Zusammen mit den Effekten der Überlagerung wirken diese Fotos wie verwunschene Zeugnisse einer anderen Zeit. Auch das ist für Merkel wieder eine Auseinandersetzung mit der Wahrnehmung. „Die Welt in meiner Jugend war so bunt wie die heute“, sagt er. Wenn die 1970er-Jahre aber heute, im Kino etwa, dargestellt würden, dann seien sie stets erkennbar: diese speziellen Filter, die der Vergangenheit die Strahlkraft nehmen, sie pastelliger aussehen lässt. Wie ein mit den Jahren verblasstes Polaroid – dass die nicht die Welt von damals zeigen, ist schnell vergessen. „So wird heute ein ganz seltsames Zeitbild produziert“, sagt Merkel. Der Online-Fotodienst Instagram etwa macht aus jedem Schnappschuss ein retro-romantisch, verblichenes Kunstwerk. Merkel kann damit wenig anfangen. „Die jungen Leute heute verlieren den Sinn für das Foto als Körper, alles ist mit einem Fingerstreich wieder weg. Auf dem Flohmarkt in alten Kisten mit Bildern wühlen – das wird später nicht mehr möglich sein.“ Der Gedanke, gesteht er, sei ihm aber erst gekommen, als sein Sohn anfing zu fotografieren. Digital natürlich.

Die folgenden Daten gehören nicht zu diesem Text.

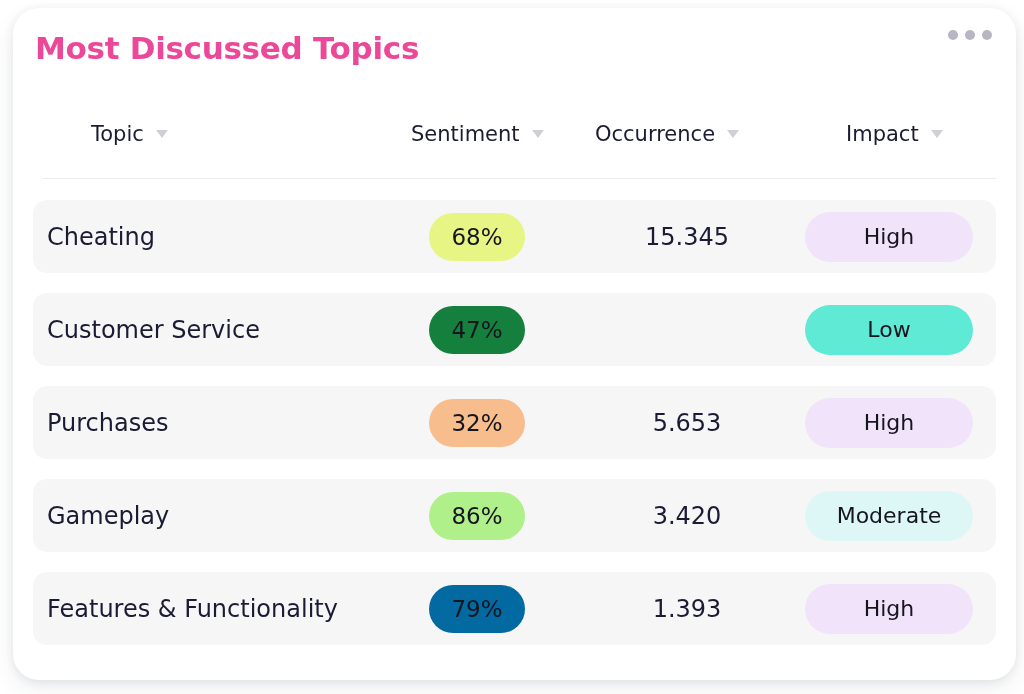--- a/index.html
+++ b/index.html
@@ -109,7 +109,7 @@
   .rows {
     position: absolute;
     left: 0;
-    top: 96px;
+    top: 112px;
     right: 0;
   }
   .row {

Dabei hatte Merkel sich selbst schon längst Digitalfotografie, genähert. Als er aufhörte mit dem kolorieren, begann er, die Umrisslinien seiner Motive nachzuzeichnen. Die projiziert er dann an die Wand und schafft so riesige Zeichnungen, deren innerste Struktur eben doch auf seinem Medium, der Fotografie basiert. Die Wandbilder sind für den Moment – „wie eine Theateraufführung“, sagt Merkel. Wird die Ausstellung nach drei, vier Wochen abgebaut, verschwinden sie. Der Entwurf „Soziale Anmut“ für die Kuppel im Stuttgarter Kunstverein mit all den sich dehnenden und krümmenden Körpern bildete da eine Ausnahme.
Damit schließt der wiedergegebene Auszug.